GIVEN TEXT Block Start

How do you control impurities in pharmaceuticals?

Pharmacopoeial Methods

Official monographs for pharmaceutical substances provide descriptions and information in addition to prescribing standards for the product and its storage conditions. An official monograph for a pharmaceutical substance generally includes the following: 

1. Title: It is the official name of the substance. Sometimes the common names or synonyms are also mentioned. 

2. Chemical formulae: When the chemical structure of the compound is known, the graphic and molecular formulae and the molecular weight are given following the title.  A chemical formula refers to a chemically pure substance and is not an indication of the purity of the substance. 

3. Chemical names: Sometimes the IUPAC name of the substance is also given. 

4. Category: It indicates the medical or pharmaceutical application of the substance. It is generally the more common application, representing the main pharmacological action of the substance or its active ingredient and the substance may possess other uses or activities also. 

5. Dose: The doses mentioned in the pharmacopoeia are for general guidance and represent the average range of quantities regarded as suitable for adults when administered orally. 

6. Description: It gives information regarding the substance’s general physical and organoleptic properties. It helps in the preliminary evaluation of the integrity of the article and should not be considered an analytical requirement. 

7. Solubility: The solubility of the substance given in the monograph is primarily for information and should not be regarded as standards or test for purity but if a quantitative solubility test is given under ‘STANDARDS’ then the substance should comply with the given requirement. If the exact solubility of the substance is not known, the approximate solubility of the substance is indicated by the descriptive terms. The following table gives the meaning of such descriptive terms for substances at 20 to 30°C.

Descriptive termParts of solvent required for  part of solute 
Very solubleLess than 1 
Freely solubleFrom 1 to 10 
SolubleFrom 10 to 30 
Sparingly solubleFrom 30 to 100 
Slightly solubleFrom 100 to 1000 
Very slightly soluble1000 to 10,000 
Insoluble or practically insoluble10,000 or more

8. Storage: It contains information regarding the storage conditions of pharmaceutical substances so that they can be guarded against possible contamination and deterioration.  The precautions that need to be taken regarding the effect of atmosphere, moisture, heat and light are also indicated where appropriate in the individual monograph. The temperature conditions related to the storage of pharmaceutical substances are specified in some monographs. The following terms are used in the Indian Pharmacopoeia for defining the conditions of temperature. 

(a) Cold: Any temperature not exceeding 8°C and usually between 2°C and 8°C.  A refrigerator is a cold place in which the temperature is maintained thermostatically between 2°C and 8°C. 

(b) Cool: Any temperature between 8°C and 25°C. An article directed to be stored in a cool place, may, alternatively be stored in a refrigerator, unless otherwise specified in the monograph. 

(c) Room temperature: The temperature prevailing in the working area. 

(d) Warm: Any temperature between 30°C and 40°C.

GIVEN TEXT Block End

Please pull out the passage of the pharmacopoeial monographs text between "6. Description: It" and "an analytical requirement.", inclusive, and copy it word for word.

ENTRIES PROVIDED Block Start

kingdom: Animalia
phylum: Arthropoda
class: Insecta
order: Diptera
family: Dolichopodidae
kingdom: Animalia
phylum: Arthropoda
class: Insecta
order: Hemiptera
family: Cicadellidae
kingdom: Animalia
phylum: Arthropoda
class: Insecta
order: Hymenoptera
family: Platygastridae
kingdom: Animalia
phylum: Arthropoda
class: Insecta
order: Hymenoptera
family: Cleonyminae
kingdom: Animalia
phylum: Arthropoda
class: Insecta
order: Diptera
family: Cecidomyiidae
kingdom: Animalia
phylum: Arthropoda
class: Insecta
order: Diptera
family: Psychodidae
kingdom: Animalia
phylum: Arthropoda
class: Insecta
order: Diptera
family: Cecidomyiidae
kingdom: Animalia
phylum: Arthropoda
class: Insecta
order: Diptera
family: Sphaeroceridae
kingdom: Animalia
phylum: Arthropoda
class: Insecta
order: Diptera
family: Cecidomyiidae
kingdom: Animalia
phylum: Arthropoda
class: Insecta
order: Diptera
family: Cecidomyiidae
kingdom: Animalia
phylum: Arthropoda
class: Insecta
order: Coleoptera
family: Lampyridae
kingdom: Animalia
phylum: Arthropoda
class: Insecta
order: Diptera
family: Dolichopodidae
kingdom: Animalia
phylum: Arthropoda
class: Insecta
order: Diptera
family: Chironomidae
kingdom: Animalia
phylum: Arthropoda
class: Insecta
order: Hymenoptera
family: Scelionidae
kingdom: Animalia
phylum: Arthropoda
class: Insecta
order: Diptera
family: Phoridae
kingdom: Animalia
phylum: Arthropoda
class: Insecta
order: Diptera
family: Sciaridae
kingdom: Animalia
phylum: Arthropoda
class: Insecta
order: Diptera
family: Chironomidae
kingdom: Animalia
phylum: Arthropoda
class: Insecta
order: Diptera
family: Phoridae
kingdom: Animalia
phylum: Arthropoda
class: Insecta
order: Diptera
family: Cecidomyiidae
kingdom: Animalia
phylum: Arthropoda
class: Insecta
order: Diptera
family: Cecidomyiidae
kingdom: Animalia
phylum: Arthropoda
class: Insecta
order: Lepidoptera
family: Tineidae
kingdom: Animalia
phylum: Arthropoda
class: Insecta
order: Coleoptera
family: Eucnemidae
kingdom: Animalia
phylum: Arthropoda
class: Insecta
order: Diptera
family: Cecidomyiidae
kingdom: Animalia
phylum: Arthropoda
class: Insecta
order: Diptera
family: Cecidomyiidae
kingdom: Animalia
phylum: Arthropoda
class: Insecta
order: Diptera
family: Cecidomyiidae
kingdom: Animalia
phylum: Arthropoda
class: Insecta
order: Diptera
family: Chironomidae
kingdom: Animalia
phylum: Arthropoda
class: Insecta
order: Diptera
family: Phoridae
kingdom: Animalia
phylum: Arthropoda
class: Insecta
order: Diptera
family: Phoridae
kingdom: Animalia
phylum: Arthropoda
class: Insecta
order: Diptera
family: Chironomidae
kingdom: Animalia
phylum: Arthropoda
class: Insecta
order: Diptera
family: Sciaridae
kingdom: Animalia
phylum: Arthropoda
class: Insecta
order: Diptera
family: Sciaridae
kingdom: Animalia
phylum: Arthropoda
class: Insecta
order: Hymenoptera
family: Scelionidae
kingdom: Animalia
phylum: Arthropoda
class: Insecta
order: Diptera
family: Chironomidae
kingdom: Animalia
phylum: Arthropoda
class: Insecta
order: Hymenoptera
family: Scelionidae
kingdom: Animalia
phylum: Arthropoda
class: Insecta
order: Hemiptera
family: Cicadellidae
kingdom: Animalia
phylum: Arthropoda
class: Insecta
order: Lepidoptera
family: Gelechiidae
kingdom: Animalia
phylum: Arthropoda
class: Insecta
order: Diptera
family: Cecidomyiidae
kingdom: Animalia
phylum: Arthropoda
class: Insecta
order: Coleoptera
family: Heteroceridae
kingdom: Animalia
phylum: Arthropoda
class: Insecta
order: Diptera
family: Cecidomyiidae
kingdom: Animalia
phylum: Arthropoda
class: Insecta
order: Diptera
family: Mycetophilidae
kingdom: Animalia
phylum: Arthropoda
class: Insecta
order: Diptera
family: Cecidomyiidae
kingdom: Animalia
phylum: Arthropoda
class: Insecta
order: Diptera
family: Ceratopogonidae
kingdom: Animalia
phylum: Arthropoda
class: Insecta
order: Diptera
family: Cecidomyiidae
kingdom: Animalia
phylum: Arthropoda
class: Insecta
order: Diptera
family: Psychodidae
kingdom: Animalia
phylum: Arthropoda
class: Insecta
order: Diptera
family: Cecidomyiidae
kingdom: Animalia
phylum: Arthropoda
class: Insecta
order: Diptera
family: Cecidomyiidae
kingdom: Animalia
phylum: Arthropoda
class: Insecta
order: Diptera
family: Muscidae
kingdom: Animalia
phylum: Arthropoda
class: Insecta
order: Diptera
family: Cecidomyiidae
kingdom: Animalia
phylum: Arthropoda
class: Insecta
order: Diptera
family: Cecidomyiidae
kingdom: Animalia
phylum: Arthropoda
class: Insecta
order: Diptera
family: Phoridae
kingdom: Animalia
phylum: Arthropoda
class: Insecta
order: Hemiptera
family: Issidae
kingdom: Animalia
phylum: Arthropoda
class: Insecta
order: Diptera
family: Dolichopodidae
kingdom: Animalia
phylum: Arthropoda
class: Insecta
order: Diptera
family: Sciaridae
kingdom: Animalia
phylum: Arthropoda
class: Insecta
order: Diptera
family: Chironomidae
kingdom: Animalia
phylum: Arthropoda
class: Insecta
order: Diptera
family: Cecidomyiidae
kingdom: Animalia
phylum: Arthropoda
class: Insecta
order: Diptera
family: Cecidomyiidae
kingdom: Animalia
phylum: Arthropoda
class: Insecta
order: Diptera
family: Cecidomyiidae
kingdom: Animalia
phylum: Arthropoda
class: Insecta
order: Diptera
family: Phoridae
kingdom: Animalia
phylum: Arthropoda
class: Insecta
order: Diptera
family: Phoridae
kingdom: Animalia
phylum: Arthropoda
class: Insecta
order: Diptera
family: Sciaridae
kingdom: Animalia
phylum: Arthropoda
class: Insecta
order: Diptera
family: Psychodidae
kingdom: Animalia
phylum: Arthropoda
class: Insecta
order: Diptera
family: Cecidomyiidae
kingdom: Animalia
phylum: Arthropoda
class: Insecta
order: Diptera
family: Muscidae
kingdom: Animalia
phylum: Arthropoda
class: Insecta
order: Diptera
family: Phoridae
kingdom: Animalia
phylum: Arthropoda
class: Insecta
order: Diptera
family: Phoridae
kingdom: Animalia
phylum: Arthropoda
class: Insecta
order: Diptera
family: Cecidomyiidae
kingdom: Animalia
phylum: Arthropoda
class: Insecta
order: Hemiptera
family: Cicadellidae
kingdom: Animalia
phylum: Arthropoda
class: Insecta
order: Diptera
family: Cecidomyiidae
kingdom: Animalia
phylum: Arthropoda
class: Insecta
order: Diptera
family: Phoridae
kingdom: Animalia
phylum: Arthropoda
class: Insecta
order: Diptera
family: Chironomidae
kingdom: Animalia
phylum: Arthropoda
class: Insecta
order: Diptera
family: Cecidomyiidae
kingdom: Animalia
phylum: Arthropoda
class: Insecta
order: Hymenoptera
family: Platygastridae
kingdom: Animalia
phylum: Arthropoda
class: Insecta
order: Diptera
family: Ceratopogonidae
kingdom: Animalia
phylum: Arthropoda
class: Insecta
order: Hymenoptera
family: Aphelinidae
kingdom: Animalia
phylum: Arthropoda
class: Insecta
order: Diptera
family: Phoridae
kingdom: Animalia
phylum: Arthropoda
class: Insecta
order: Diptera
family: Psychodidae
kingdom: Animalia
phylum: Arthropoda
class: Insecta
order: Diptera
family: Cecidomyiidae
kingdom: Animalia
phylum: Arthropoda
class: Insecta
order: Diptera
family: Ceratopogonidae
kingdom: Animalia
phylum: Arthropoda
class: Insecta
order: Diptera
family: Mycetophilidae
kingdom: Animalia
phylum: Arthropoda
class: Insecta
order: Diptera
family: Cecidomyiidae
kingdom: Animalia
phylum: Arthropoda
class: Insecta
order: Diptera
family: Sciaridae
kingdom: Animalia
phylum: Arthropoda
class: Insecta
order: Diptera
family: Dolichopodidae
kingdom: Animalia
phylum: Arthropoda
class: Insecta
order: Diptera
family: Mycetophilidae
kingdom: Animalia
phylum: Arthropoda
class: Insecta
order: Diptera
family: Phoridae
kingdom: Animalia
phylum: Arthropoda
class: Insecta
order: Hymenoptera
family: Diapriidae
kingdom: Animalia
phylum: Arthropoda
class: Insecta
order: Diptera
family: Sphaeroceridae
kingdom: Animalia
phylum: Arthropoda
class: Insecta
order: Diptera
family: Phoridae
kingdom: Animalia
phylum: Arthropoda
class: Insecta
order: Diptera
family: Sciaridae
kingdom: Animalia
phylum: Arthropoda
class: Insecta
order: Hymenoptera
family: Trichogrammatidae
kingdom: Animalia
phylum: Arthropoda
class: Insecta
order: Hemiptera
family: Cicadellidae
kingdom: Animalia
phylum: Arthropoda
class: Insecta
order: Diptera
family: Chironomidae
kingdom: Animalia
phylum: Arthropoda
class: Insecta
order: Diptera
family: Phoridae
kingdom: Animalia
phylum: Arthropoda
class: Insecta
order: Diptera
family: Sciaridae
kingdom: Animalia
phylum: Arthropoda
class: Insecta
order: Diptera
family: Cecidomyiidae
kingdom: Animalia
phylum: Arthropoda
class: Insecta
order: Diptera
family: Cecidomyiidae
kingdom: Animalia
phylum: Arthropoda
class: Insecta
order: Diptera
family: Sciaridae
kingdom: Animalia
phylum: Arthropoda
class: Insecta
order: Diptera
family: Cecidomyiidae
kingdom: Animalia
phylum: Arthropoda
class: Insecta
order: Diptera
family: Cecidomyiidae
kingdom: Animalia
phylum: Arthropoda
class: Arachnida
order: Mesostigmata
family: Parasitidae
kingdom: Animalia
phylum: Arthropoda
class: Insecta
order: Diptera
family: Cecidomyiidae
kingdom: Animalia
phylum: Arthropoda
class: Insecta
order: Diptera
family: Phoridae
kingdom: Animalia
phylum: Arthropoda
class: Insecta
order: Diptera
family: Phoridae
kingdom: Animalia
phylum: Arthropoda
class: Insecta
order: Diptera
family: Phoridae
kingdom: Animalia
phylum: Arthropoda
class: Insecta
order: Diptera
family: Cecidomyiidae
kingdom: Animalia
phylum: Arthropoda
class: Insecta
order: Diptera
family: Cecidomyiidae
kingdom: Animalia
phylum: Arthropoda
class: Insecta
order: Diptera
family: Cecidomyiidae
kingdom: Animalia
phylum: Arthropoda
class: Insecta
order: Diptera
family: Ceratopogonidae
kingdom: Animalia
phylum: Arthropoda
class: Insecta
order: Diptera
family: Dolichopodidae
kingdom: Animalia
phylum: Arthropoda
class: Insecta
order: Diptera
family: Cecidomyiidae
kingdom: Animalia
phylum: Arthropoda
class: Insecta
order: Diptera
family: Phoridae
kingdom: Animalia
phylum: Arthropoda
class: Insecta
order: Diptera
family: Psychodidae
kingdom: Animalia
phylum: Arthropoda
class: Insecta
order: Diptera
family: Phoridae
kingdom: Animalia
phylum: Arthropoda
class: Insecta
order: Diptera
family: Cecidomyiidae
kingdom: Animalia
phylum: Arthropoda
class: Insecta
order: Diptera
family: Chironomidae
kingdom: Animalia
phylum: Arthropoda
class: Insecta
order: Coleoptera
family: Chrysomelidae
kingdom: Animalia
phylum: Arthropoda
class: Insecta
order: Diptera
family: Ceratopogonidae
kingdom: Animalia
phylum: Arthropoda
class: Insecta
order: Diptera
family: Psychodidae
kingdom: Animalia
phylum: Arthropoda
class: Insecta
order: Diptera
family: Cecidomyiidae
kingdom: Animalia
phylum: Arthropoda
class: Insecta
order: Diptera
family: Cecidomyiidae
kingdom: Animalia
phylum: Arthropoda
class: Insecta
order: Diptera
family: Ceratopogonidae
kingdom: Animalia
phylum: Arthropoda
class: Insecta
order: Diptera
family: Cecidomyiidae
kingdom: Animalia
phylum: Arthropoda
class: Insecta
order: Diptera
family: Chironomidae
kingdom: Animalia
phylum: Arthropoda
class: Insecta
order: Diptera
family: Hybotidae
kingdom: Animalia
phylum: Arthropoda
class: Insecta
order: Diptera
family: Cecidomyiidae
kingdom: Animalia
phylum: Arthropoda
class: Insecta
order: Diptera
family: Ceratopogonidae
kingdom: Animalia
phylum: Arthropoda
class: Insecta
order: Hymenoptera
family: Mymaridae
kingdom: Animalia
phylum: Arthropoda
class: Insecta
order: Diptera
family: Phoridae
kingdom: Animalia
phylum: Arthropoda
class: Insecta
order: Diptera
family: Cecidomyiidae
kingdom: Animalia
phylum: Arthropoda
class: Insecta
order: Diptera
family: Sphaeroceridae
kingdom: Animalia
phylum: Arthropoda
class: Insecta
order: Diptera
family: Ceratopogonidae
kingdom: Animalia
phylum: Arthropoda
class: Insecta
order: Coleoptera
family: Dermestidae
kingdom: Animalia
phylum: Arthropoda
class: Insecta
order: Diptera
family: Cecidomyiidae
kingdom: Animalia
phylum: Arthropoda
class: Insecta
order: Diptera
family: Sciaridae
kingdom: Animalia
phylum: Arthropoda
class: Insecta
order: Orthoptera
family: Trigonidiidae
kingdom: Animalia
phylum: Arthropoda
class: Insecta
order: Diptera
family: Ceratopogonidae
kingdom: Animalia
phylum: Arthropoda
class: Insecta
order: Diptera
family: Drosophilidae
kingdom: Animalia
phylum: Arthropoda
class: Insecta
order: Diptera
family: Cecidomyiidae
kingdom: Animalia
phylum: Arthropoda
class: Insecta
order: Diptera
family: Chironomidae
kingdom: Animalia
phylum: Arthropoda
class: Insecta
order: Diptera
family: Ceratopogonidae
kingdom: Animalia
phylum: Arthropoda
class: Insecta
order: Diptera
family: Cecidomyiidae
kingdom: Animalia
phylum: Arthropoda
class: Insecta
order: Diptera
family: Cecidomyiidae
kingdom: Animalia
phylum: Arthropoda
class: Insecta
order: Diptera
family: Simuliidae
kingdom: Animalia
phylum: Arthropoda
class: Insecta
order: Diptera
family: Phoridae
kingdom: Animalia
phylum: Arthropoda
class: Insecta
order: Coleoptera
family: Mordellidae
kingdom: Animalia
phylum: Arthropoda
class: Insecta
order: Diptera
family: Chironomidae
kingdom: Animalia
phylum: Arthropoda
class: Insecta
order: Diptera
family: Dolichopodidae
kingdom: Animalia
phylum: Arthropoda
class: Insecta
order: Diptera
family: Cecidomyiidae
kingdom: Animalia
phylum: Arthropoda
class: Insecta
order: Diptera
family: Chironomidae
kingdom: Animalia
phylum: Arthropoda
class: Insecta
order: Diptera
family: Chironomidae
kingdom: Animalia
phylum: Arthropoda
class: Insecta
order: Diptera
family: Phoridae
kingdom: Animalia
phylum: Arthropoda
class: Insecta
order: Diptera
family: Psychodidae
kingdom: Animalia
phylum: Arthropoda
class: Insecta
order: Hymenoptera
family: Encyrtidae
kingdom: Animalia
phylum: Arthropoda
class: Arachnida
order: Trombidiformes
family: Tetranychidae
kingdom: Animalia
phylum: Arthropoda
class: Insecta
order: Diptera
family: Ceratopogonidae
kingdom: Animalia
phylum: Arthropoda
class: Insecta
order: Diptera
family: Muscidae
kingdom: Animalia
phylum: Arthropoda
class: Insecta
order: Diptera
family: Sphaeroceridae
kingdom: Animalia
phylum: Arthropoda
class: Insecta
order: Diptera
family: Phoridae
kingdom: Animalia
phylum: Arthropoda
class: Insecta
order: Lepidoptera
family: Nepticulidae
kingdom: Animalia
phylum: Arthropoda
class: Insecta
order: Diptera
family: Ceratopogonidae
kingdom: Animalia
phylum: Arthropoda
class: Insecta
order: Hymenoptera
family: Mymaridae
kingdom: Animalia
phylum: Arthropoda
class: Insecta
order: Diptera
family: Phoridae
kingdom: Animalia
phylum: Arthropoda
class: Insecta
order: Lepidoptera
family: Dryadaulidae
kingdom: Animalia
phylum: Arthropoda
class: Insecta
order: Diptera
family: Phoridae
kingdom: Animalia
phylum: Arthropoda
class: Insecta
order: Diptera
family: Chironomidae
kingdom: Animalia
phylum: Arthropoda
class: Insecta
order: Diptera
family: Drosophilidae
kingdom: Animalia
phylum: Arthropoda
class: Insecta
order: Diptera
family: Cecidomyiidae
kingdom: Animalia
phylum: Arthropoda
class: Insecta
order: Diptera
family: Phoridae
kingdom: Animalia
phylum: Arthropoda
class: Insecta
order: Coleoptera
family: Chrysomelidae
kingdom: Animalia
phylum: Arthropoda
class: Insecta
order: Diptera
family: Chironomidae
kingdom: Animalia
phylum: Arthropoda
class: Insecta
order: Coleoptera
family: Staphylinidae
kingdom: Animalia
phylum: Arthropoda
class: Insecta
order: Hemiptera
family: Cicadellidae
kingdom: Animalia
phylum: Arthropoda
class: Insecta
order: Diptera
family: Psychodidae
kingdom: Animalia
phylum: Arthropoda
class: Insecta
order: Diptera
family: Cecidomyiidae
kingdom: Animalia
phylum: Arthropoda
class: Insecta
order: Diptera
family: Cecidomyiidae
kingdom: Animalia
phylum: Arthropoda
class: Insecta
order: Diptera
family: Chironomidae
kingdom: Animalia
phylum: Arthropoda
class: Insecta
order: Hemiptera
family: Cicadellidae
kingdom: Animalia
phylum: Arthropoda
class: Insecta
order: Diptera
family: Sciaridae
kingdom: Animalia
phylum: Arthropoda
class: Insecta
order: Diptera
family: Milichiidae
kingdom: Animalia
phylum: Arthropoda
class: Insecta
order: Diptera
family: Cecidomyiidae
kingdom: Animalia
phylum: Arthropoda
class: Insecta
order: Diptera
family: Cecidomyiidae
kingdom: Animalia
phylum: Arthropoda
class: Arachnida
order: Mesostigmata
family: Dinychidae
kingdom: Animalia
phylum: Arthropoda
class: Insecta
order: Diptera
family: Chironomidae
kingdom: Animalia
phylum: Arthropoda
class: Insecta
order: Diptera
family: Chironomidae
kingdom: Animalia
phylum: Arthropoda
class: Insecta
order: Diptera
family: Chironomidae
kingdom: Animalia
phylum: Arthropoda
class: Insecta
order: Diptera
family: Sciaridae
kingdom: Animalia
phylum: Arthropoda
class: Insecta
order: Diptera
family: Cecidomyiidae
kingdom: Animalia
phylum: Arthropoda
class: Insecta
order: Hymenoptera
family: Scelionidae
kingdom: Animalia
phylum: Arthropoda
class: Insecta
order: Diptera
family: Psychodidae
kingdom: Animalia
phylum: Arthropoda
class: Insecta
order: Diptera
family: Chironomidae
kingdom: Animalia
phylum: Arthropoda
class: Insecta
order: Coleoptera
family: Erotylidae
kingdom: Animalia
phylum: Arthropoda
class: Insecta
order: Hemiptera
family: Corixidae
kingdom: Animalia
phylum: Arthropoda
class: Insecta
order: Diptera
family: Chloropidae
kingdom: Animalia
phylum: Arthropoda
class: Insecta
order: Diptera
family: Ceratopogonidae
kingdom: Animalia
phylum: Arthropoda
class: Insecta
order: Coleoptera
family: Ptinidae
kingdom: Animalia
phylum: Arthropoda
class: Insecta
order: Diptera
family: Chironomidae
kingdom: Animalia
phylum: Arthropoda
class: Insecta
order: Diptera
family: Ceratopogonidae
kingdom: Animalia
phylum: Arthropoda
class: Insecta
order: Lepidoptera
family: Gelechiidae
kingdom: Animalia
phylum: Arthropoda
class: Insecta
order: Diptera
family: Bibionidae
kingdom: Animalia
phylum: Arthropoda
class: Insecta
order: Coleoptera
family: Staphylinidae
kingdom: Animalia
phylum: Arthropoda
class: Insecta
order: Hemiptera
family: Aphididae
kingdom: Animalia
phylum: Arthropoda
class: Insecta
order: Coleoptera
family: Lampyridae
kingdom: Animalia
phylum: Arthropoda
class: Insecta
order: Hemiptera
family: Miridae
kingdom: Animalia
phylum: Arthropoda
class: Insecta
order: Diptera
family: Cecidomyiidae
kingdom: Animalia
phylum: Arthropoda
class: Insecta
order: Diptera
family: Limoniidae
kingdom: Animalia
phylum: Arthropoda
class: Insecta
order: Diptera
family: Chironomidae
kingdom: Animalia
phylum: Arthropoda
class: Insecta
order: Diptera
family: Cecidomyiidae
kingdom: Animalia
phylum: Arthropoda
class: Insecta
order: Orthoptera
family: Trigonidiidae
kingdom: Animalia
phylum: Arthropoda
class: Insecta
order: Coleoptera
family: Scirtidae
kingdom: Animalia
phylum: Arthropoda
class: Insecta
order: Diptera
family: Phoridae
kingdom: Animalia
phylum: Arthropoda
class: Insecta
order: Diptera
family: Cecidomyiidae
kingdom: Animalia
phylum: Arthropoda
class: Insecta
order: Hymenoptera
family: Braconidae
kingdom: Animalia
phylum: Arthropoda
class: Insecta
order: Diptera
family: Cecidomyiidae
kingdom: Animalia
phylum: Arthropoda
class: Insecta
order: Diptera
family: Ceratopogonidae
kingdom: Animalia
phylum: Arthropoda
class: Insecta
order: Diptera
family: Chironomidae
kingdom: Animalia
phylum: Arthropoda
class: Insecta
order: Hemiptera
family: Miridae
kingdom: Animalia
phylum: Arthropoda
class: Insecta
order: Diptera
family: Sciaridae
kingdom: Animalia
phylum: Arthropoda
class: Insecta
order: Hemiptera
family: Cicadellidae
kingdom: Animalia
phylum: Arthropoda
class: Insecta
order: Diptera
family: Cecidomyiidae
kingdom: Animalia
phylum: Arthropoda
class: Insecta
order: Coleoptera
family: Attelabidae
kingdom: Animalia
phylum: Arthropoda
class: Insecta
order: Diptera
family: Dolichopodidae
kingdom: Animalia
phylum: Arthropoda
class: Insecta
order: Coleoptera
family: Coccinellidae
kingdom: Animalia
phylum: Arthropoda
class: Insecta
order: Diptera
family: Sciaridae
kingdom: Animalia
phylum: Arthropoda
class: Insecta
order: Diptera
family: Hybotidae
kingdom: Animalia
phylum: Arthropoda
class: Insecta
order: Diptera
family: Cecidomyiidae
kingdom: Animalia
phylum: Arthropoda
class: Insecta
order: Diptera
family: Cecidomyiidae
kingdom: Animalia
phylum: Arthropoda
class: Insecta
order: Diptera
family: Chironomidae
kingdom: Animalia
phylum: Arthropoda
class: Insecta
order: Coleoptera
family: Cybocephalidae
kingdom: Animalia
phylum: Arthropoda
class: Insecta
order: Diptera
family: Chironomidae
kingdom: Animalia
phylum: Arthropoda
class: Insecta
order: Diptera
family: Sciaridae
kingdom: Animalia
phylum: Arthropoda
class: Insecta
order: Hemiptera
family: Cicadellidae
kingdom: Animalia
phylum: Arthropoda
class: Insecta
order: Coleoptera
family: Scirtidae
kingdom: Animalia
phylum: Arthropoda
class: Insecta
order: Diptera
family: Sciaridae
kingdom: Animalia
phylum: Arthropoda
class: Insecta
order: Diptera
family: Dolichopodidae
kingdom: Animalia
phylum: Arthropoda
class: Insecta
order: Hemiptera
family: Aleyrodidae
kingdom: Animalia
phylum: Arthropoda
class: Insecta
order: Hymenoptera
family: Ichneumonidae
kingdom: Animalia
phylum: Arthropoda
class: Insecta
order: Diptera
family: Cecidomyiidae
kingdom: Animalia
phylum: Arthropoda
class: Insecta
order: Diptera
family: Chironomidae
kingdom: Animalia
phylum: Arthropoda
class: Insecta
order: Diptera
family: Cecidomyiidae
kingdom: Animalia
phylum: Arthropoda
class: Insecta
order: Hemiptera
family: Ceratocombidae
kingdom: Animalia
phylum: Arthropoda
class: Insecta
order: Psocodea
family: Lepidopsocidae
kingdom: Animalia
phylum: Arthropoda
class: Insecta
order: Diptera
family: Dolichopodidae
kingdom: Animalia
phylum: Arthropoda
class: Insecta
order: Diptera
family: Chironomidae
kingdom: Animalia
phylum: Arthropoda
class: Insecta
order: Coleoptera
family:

ENTRIES PROVIDED Block End

### RESULT
6. Description: It gives information regarding the substance’s general physical and organoleptic properties. It helps in the preliminary evaluation of the integrity of the article and should not be considered an analytical requirement.